Scroll ke bawah untuk melanjutkan membaca
“Kalau bicara infrastruktur, yang paling berbahaya itu memang Bendungan Jatiluhur. Dari dulu saya belum pernah dengar ada retrofitting. Padahal konstruksinya sudah berusia lebih dari 50 tahun. Bendungan strategis seperti ini seharusnya sudah diperkuat,” kata Victor saat dihubungi pada Kamis, 21 Agustus 2025.
Victor menjelaskan, gempa dengan kedalaman 10 kilometer seperti yang terjadi di Bekasi merupakan jenis gempa dangkal yang dampaknya bisa terasa pada infrastruktur besar.

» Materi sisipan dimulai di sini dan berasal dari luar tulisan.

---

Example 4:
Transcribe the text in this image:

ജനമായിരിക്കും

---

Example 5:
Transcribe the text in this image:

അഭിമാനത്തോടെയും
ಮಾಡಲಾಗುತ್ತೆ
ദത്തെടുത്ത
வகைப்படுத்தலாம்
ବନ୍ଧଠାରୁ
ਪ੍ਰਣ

Retakan kecil, katanya, cukup untuk menimbulkan bencana. “Kalau bendungan itu jebol, tidak perlu runtuh seluruhnya. Celah kecil saja bisa membuat air merembes, dan itu berbahaya,” ujar dia.

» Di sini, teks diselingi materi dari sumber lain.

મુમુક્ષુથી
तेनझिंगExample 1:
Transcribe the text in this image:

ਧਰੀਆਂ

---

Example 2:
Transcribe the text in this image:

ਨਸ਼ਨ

Menurut dia, risiko akan semakin besar bila terjadi gempa dengan kekuatan lebih tinggi. “Dengan guncangan di atas MMI 5 atau 6, retakan bisa muncul, air akan masuk, dan kerentanan struktur makin besar,” kata dia.
Victor menilai, jebolnya Bendungan Jatiluhur berpotensi menimbulkan bencana hidrologis berskala besar. Dia mengingat historis banjir bandang lainnya yang berskala besar. “Purwakarta, Karawang, Subang, sampai hilir ke Bekasi bisa terdampak. Sungai-sungai Citarum bisa berubah menjadi seperti tsunami. Kita bisa belajar dari banjir bandang di Manado tahun 2014, kekuatan airnya bisa meluluhlantakkan kota,” ujar dia.
Ia menambahkan, Pusat Studi Gempa Nasional belakangan mencatat peningkatan jumlah potensi gempa dari sekitar 200 titik menjadi 400 titik. Menurut dia, kondisi ini menuntut pemerintah untuk melakukan penguatan infrastruktur vital. “Semua infrastruktur strategis seharusnya sudah diretrofit oleh kementerian dan lembaga terkait, seperti PU dan lain-lain," kata dia.
Victor mengingatkan bahwa gempa berbeda dengan bencana lain karena tidak memiliki sistem peringatan dini. “Tsunami, gunung api, dan banjir masih bisa ada early warning. Kalau Bendungan Jatiluhur jebol, waktunya terlalu singkat untuk peringatan dini,” ucap dia.
Ia menyebut ada tiga langkah yang seharusnya ditempuh pemerintah. Pertama, memperkuat konstruksi bendungan dengan retrofitting. Kedua, menyiapkan rencana kontingensi lintas kabupaten dan provinsi, melibatkan TNI-Polri, Pemerintah Provinsi Jawa Barat, hingga DKI Jakarta.
Ketiga, meningkatkan kapasitas masyarakat melalui desa tangguh bencana. “Kalau kapasitas masyarakat naik dan kerentanan turun, maka risiko juga berkurang,” kata Victor.
Badan Meteorologi, Klimatologi, dan Geofisika (BMKG) sebelumnya melaporkan gempa berkekuatan Magnitudo 4,9 terjadi pukul 19.54 WIB. Pusat gempa berada di darat, 14 kilometer tenggara Kabupaten Bekasi, Jawa Barat, dengan kedalaman 10 kilometer.
Getaran gempa dirasakan terkuat di Bekasi dan Purwakarta pada skala III MMI, atau setara getaran truk besar yang melintas bila terjadi di siang hari. Sementara di Jakarta, Depok, Tangerang, Tangerang Selatan, hingga Sukabumi, guncangan tercatat pada skala II–III MMI.